Tipsheet

The Washington Post Had the Least Shocking Report About Russia and the 2016 Election

I have one question for the liberal media: are you new here? It’s astounding how slowly the liberal media has come to realize that a) they’re wrong about everything, especially when it comes to the 2016 election, and b) every story they dismiss as a conspiracy theory because it offends their political sensibilities turns out to be true.

Every COVID-19 conspiracy was virtually proven to be factual. The Hunter Biden laptop was not Russian disinformation in 2020—and Russian trolls on Twitter had little to no impact on the 2016 race. The latter is something everyone who isn’t a drooling vegetable has known since 2017. The fact that liberal America believed, and to a certain extent still does, that 100,000 rubles in Facebook ads tilted the election is borderline psychotic. The fact that liberal America believes, still for the most part, that Russia hacked voting machines is pure cocaine-addled lunacy. 
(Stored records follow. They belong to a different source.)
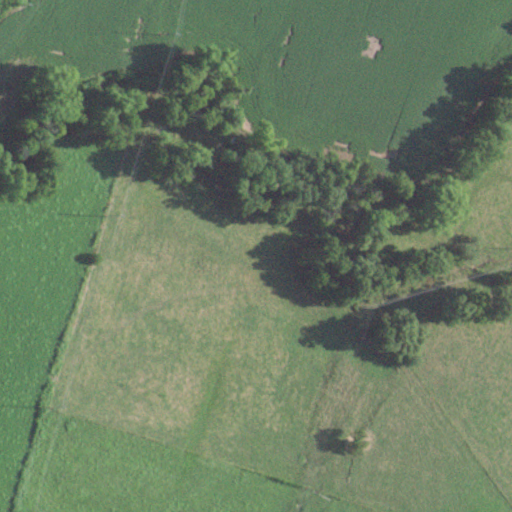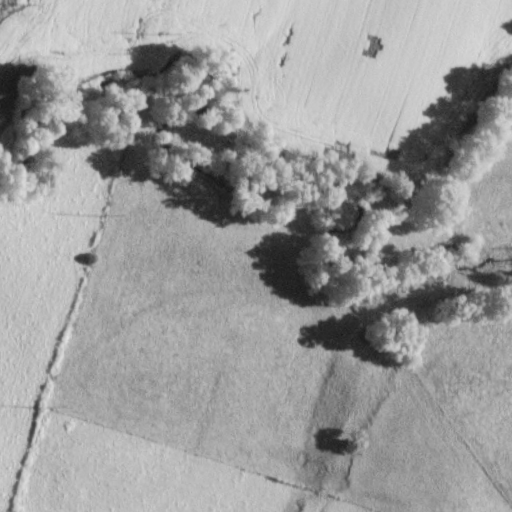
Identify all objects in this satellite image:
crop: (295, 63)
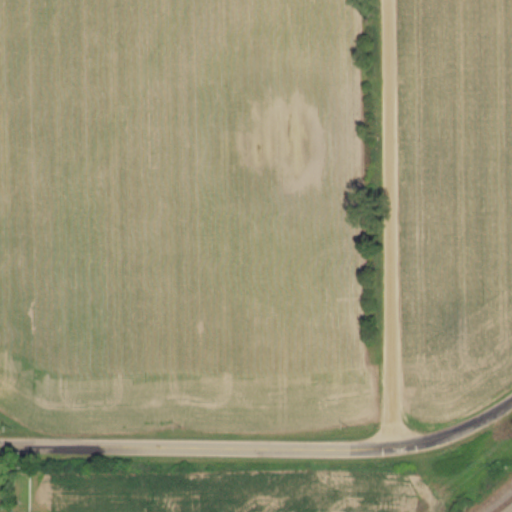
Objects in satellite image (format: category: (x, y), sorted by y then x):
crop: (185, 216)
road: (387, 224)
building: (0, 357)
road: (454, 432)
road: (167, 448)
road: (362, 448)
crop: (248, 492)
railway: (504, 506)
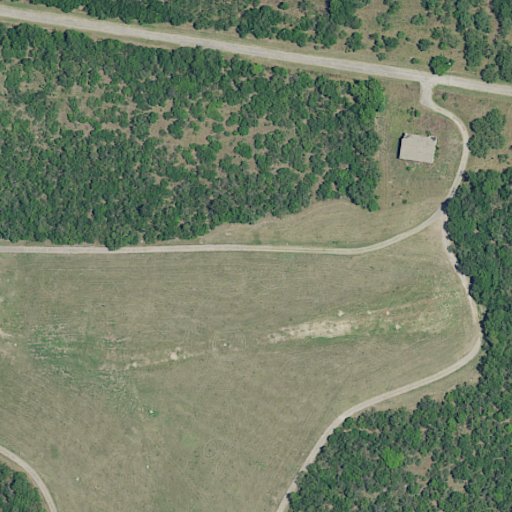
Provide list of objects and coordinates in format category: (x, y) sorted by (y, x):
road: (255, 52)
road: (464, 137)
road: (318, 250)
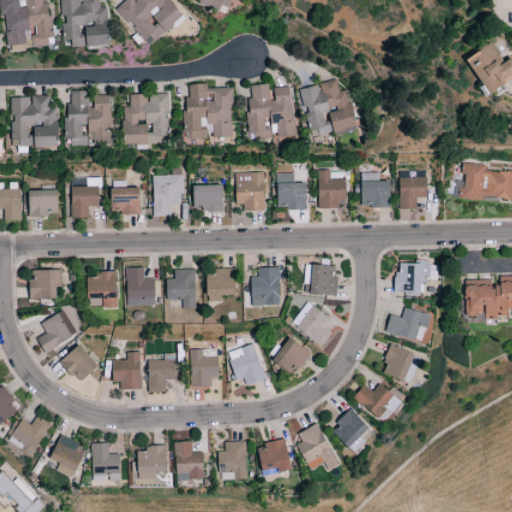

Hillary Clinton will never be president—let that dream go. Once you realize that Mrs. Hillary ‘I mishandled classified information and should be in jail’ Clinton won’t be president is the point where the healing process begins. Still, we all know liberals don’t like recovery. They want to rip things apart, this country included, in a savage and nonsensical cycle of self-harm that no lunatic asylum can treat. 

So, when The Washington Post publishes a report showing that Russian social media presence had virtually no impact on an election that became one of the most astounding political upsets in modern American political history years after the fact, I shrug. 

"Russian trolls on Twitter had little influence on 2016 voters." Like, welcome to six years ago, man (via WaPo):

Russian influence operations on Twitter in the 2016 presidential election reached relatively few users, most of whom were highly partisan Republicans, and the Russian accounts had no measurable impact in changing minds or influencing voter behavior, according to a study out this morning.

The study, which the New York University Center for Social Media and Politics helmed, explores the limits of what Russian disinformation and misinformation was able to achieve on one major social media platform in the 2016 elections. 

[…]

Key findings of the report:

  • Only 1 percent of Twitter users accounted for 70 percent of the exposure to accounts that Twitter identified as Russian troll accounts.
  • Highly partisan Republicans were exposed to nine times more posts than non-Republicans.
  • Content from the news media and U.S. politicians dwarfed the amount of Russian influence content the electorate was exposed to during the 2016 race.
  • There was no measurable impact on “political attitudes, polarization, and vote preferences and behavior” from the Russian accounts and posts.

Yet, this isn’t our first rodeo. We all know that these clowns probably knew that there was nothing to the Russian collusion story—or these Kremlin-backed trolls—but buried the truth to avoid looking like idiots, hoping if they admitted it years later, we’d forget their criminal misdeeds in their reporting on this beat—not a chance.